# Maximum eigenvalue across subsamples

I have an $$N$$-dimensional vector of data, say $$X_{t}$$, with $$1 \leq t \leq T$$.

Of this vector $$X_{t}$$, I want to consider sub-vectors, say $$X_{t}^{b}$$, which are $$m$$-dimensional combinations of elements of the original vector $$X_{t}$$. In total, I have $${N}\choose{m}$$ of such combinations.

Note that $$N$$ can be a large number; I need to allow for $$N \rightarrow \infty$$. Also, I will choose $$m$$ in such a way that $$m$$ is "smaller" than $$N$$, e.g. $$m=O(N^{1/2})$$.
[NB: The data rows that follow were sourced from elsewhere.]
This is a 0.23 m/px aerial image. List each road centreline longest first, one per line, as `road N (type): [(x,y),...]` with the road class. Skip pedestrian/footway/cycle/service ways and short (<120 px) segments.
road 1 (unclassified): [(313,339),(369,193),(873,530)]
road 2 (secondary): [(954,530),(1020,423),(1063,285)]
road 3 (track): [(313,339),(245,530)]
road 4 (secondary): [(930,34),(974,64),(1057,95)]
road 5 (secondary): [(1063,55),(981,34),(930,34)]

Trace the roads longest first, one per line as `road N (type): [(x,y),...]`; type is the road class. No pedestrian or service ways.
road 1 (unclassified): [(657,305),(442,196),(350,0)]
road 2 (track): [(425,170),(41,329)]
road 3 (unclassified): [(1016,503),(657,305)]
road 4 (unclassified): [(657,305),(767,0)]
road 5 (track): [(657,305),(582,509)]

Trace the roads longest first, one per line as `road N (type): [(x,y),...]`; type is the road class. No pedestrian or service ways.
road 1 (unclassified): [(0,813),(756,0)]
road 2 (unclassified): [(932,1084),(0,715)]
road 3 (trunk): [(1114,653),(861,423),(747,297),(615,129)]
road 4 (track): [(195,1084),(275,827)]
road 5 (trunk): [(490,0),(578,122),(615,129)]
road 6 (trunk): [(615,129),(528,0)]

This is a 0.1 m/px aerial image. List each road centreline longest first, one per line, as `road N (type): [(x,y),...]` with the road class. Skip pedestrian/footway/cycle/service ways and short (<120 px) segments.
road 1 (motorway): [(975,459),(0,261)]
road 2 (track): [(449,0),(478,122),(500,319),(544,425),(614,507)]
I want to compute the $$k$$-th eigenvalue ($$k$$ is user-defined) of the second moment matrix of each of these $$X_{t}^{b}$$s, i.e.
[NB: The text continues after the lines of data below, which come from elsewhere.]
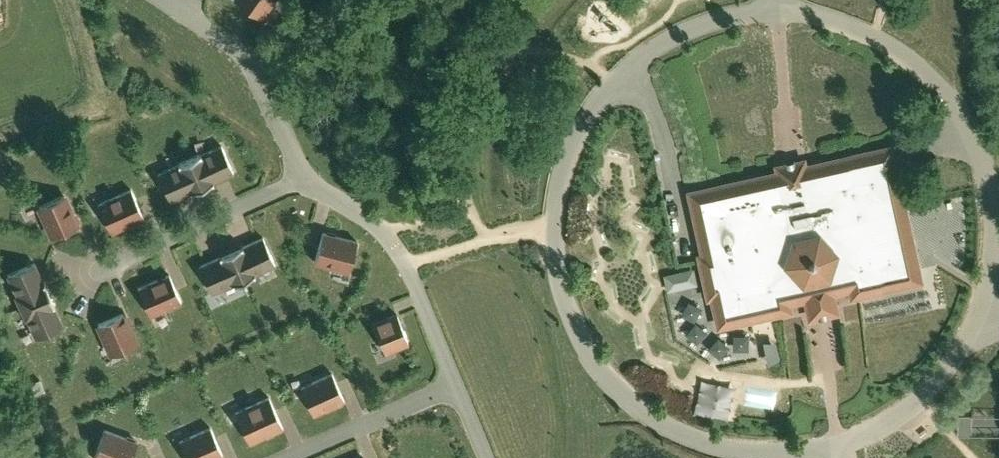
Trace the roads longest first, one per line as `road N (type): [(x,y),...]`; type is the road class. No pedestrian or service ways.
road 1 (residential): [(779,7),(703,17),(612,72),(566,140),(553,179),(551,226),(578,341),(634,404),(710,442),(752,449),(835,439)]
road 2 (residential): [(835,439),(898,409),(952,355),(975,313),(992,221),(969,131),(912,58),(828,14),(779,7)]
road 3 (residential): [(455,382),(405,268),(380,232),(300,176)]
road 4 (residential): [(300,176),(83,278)]
road 5 (residential): [(300,176),(248,65),(187,7)]
road 6 (residential): [(455,382),(285,457)]

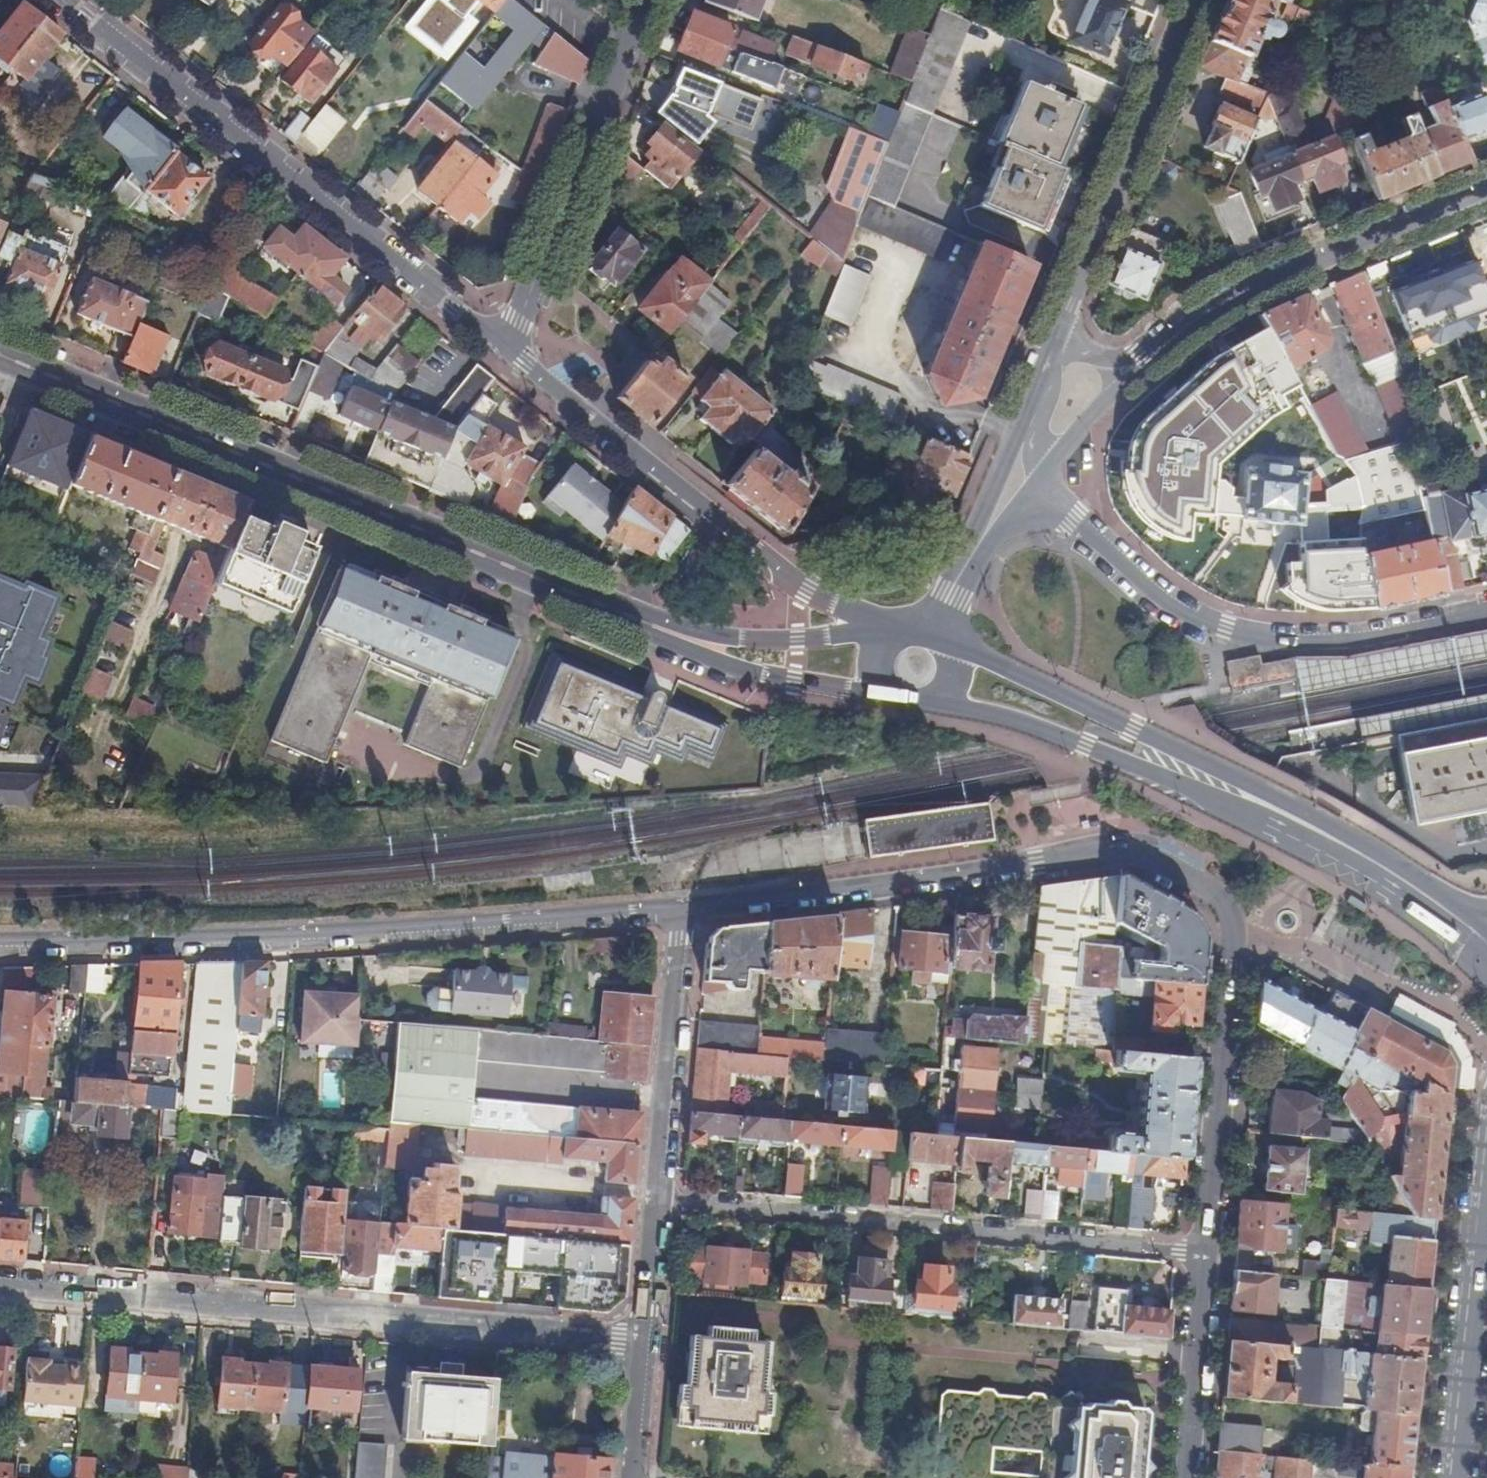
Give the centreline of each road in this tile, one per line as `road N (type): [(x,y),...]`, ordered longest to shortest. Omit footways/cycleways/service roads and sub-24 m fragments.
road 1 (tertiary): [(685,911),(1095,852),(1137,853),(1213,893),(1231,935),(1206,1252)]
road 2 (secondary): [(0,356),(652,626)]
road 3 (tertiary): [(0,936),(305,936),(685,911)]
road 4 (residential): [(0,1285),(645,1341)]
road 5 (tertiary): [(504,345),(68,0)]
road 6 (residential): [(1206,1252),(660,1202)]
road 7 (residential): [(1015,484),(1076,519),(1186,612),(1256,638),(1372,638),(1486,613)]
road 8 (tertiary): [(886,633),(720,522),(504,345)]
road 9 (residential): [(1486,192),(1228,304),(1144,359),(1059,348)]
road 10 (tertiary): [(1198,0),(1068,304),(1059,348)]
road 11 (residential): [(504,345),(644,0)]
road 12 (secondary): [(1260,804),(1132,730),(942,643)]
road 13 (secondary): [(928,703),(1030,727),(1191,792),(1260,804)]
road 14 (residential): [(660,1202),(685,911)]
road 15 (tertiary): [(1486,1210),(1458,1477)]
road 16 (secondary): [(652,626),(711,661),(886,698)]
road 17 (secondary): [(886,633),(713,638),(652,626)]
road 18 (tertiary): [(1206,1252),(1186,1477)]
road 19 (secondary): [(1444,907),(1260,804)]
road 20 (tertiary): [(1015,484),(924,637)]
road 21 (tertiary): [(1059,348),(1041,424),(1015,484)]
road 22 (residential): [(645,1341),(660,1202)]
road 23 (residential): [(633,1477),(645,1341)]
$$\lambda_{k}^{b} \left( \frac{1}{T} \sum_{t=1}^{T} X_{t}^{b} (X_{t}^{b})' \right).$$

Then, finally, I want to compute

$$\max_{1 \leq b \leq B} \lambda_{k}^{b},$$

where $$B$$ is defined as $${N}\choose{m}$$. In principle, I may need to compute also other measures such as the average of $$\lambda_{k}^{b}$$.

I have two questions:

1. Is this problem NP-hard? Is there a reference to back up either statement (i.e. "it is" or "it is not")?
2. Is there some heuristic to make the problem less computationally burdensome? Is there any way to prove, for a given heuristic, that the solution found by the heuristic is "very close" to $$\max\limits_{1 \leq b \leq B} \lambda_{k}^{b}$$ - e.g. by showing that the solution found by the heuristic and $$\max\limits_{1 \leq b \leq B} \lambda_{k}^{b}$$ are equal almost surely, or something similar?